Welcome to LangCorn: Your Gateway to Efficient Language Model Deployment
LangCorn is an innovative API server designed to streamline the deployment of LangChain models and pipelines. By harnessing the power of FastAPI, LangCorn delivers a high-performance and efficient solution for developers working on language processing applications. This platform makes it easy to serve complex models with minimal hassle.
Key Features
LangCorn stands out with its robust feature set aimed at simplifying the deployment and operation of language models:
- Easy Deployment: Seamlessly deploy your LangChain models and pipelines with minimal effort.
- Auth Functionality: Out-of-the-box authentication capabilities ensure your deployments are secure.
- FastAPI Framework: Benefit from the responsiveness and capabilities of FastAPI, known for handling requests efficiently.
- Scalability: LangCorn supports scalable operations, making it suitable for projects of various sizes.
- Custom Pipelines: Flexibility to design and implement custom processing pipelines tailored to specific needs.
- RESTful API: Access well-documented endpoints that adhere to RESTful principles, facilitating integration.
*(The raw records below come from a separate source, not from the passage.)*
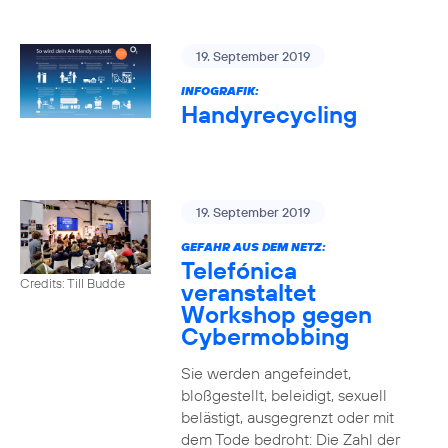
19. September 2019
INFOGRAFIK:
Handyrecycling
19. September 2019
GEFAHR AUS DEM NETZ:
Telefónica
Credits: Till Budde
veranstaltet
Workshop gegen
Cybermobbing
Sie werden angefeindet,
bloßgestellt, beleidigt, sexuell
belästigt, ausgegrenzt oder mit
dem Tode bedroht: Die Zahl der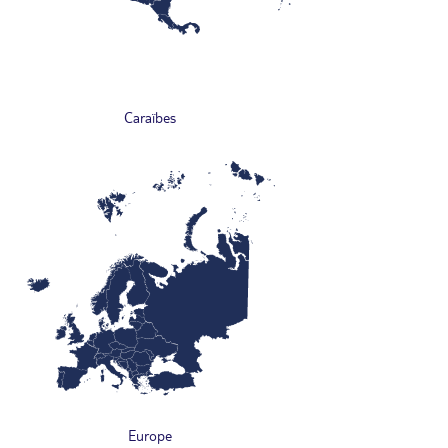
Caraïbes
Europe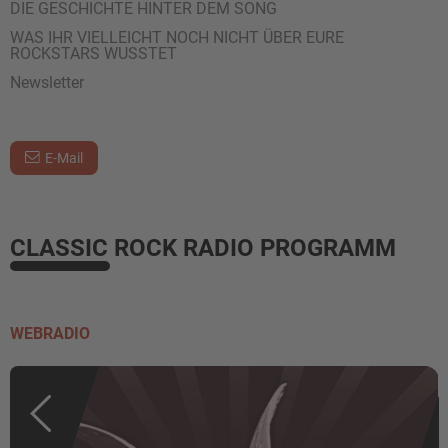
DIE GESCHICHTE HINTER DEM SONG
WAS IHR VIELLEICHT NOCH NICHT ÜBER EURE
ROCKSTARS WUSSTET
Newsletter
E-Mail
CLASSIC ROCK RADIO PROGRAMM
WEBRADIO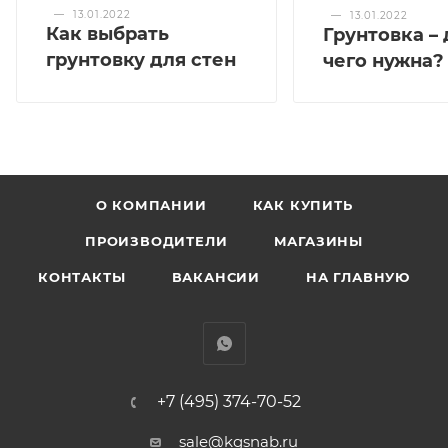
—
13.01.2022
—
13.01.2022
Как выбрать
Грунтовка – 
грунтовку для стен
чего нужна?
О КОМПАНИИ
КАК КУПИТЬ
ПРОИЗВОДИТЕЛИ
МАГАЗИНЫ
КОНТАКТЫ
ВАКАНСИИ
НА ГЛАВНУЮ
+7 (495) 374-70-52
sale@kgsnab.ru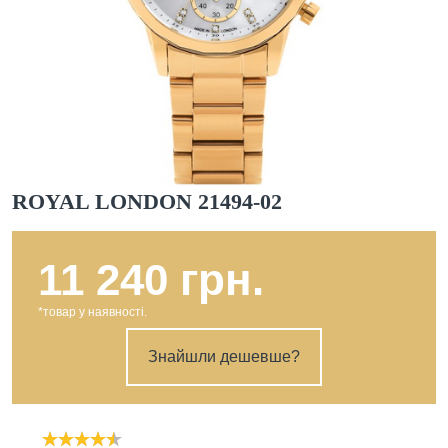
ROYAL LONDON 21494-02
11 240 грн.
*товар у наявності.
Знайшли дешевше?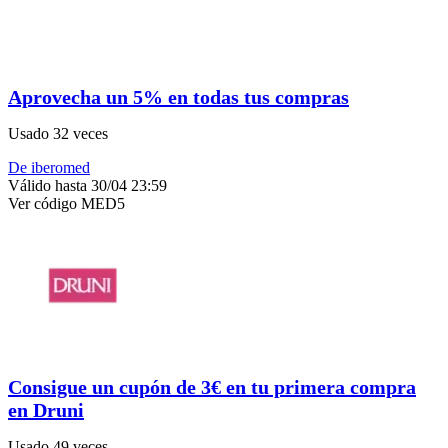
Aprovecha un 5% en todas tus compras
Usado 32 veces
De iberomed
Válido hasta 30/04 23:59
Ver código
MED5
Consigue un cupón de 3€ en tu primera compra
en Druni
Usado 49 veces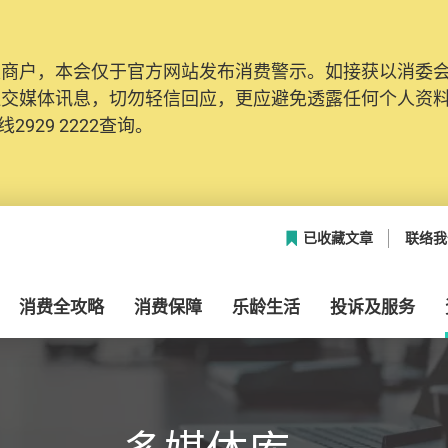
及商户，本会仅于官方网站发布消费警示。如接获以消委
网络安全，本会的投诉处理系统已经进行升级及推出新功能
社交媒体讯息，切勿轻信回应，更应避免透露任何个人资
本联络资料（包括姓名、电邮及电话）注册帐户，才可提
2929 2222查询。
帐户中，方便日后作出跟进。
已收藏文章
联络我
消费全攻略
消费保障
乐龄生活
投诉及服务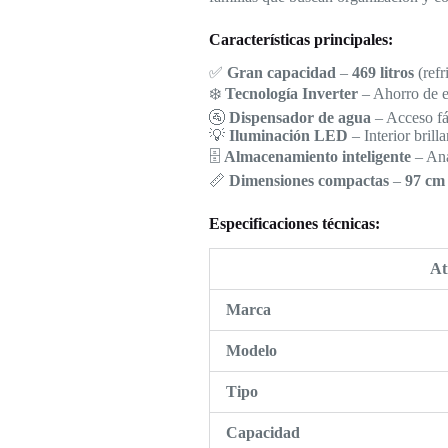
Características principales:
✅
Gran capacidad
–
469 litros
(refr
❄️
Tecnología Inverter
– Ahorro de e
🚰
Dispensador de agua
– Acceso fác
💡
Iluminación LED
– Interior brilla
🗄️
Almacenamiento inteligente
– Ana
📏
Dimensiones compactas
–
97 cm 
Especificaciones técnicas:
At
Marca
Modelo
Tipo
Capacidad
- Asynchronous Processing: Enjoy faster response times thanks to asynchronous processing capabilities.
Installation Process
Getting started with LangCorn is straightforward. To install the LangCorn package, use pip:
pip install langcorn
Quick Setup Guide
Here’s a simple way to set up an example LangChain model:
-
Create a Chain in Python: Write a Python script to define your chain using libraries like LangChain and OpenAI.
-
Run the LangCorn Server: Execute your server to start serving your models:
langcorn server examples.ex1:chain
Alternatively, use the following command to achieve the same result:
python -m langcorn server examples.ex1:chain
-
Deploy Multiple Chains: If necessary, deploy several chains simultaneously to broaden your capabilities:
python -m langcorn server examples.ex1:chain examples.ex2:chain
FastAPI Application Integration
Integrate your LangCorn deployment with a FastAPI app by importing necessary packages and creating the app:
from fastapi import FastAPI
from langcorn import create_service
app:FastAPI = create_service("examples.ex1:chain")
For handling multiple chains:
from fastapi import FastAPI
from langcorn import create_service
app:FastAPI = create_service("examples.ex2:chain", "examples.ex1:chain")
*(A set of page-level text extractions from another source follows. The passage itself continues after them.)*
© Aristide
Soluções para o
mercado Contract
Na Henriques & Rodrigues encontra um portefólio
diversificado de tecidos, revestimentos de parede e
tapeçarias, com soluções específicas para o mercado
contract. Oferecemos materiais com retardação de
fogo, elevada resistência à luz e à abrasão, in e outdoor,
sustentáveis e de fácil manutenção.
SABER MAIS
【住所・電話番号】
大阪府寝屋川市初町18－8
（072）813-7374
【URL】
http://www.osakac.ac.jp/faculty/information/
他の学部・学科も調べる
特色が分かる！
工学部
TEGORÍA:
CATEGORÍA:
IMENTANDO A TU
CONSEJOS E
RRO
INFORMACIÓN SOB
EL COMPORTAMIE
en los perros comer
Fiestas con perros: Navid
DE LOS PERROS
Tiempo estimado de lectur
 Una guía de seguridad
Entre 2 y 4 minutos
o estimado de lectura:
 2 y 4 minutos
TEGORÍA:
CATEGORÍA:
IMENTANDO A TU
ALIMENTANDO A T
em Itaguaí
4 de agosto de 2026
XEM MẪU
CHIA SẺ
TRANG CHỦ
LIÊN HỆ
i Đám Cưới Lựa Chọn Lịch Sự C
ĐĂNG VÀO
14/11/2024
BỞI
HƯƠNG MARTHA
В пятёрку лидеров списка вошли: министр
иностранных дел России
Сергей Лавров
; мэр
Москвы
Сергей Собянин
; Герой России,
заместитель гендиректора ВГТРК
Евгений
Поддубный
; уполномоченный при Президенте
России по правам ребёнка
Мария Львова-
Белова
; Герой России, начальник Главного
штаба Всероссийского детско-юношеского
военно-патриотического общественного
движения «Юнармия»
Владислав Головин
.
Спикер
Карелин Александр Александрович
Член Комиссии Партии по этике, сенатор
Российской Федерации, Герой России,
Run your app with Uvicorn:
uvicorn main:app --host 0.0.0.0 --port 8000
Documentation and Support
LangCorn provides automatically generated FastAPI documentation, making it simple to explore and understand available endpoints. A live example of this documentation is hosted online, facilitating developers to see it in action.
Authentication and Security
Add an API token for authentication to secure API endpoints easily:
python langcorn server examples.ex1:chain examples.ex2:chain --auth_token=api-secret-value
Or specify within the application code:
app:FastAPI = create_service("examples.ex1:chain", auth_token="api-secret-value")
Advanced Features
LangCorn allows you to handle usage memories and override LLM parameters per request, ensuring your models behave according to specific requirements and preferences. Customize run functions to tailor data processing to suit unique queries and outputs.
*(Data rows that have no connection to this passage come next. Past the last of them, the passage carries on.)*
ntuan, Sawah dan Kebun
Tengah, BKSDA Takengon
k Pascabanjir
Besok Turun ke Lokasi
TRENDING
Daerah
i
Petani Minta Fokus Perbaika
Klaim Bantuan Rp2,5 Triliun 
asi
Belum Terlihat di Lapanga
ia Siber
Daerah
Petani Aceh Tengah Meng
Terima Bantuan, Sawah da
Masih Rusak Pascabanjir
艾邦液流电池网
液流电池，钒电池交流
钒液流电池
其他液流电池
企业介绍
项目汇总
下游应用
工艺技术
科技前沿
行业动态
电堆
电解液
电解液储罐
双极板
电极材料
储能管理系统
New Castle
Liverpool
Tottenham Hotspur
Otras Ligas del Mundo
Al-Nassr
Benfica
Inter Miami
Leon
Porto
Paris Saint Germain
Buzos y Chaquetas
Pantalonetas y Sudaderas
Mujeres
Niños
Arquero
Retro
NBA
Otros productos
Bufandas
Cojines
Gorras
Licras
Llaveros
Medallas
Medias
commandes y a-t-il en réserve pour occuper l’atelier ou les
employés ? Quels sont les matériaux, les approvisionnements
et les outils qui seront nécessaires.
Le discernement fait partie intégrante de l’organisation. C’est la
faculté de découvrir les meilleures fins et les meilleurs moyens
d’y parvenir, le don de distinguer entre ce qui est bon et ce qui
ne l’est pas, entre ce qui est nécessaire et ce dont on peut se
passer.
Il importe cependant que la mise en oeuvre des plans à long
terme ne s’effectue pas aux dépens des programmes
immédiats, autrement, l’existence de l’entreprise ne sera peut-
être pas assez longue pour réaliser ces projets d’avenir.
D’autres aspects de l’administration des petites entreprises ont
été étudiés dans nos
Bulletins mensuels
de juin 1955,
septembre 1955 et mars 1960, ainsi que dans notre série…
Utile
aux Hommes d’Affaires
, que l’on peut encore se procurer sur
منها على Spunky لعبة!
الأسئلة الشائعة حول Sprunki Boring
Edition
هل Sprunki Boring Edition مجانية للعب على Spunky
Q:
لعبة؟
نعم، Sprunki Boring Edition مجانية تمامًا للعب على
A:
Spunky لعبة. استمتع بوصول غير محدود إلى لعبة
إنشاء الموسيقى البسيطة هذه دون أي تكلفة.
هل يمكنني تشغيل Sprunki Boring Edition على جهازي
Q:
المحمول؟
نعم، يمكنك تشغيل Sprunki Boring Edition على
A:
Contribution and Licensing
LangCorn is an open-source project released under the MIT License. Contributions are welcome and encouraged. For those interested in contributing, start by forking the repository, making changes, and submitting a pull request. Make sure to review the contribution guidelines before getting involved.
LangCorn provides an accessible and powerful solution for deploying language models and pipelines with ease. Whether you are a developer looking to deploy a simple model or manage complex pipelines, LangCorn offers the tools you need to succeed.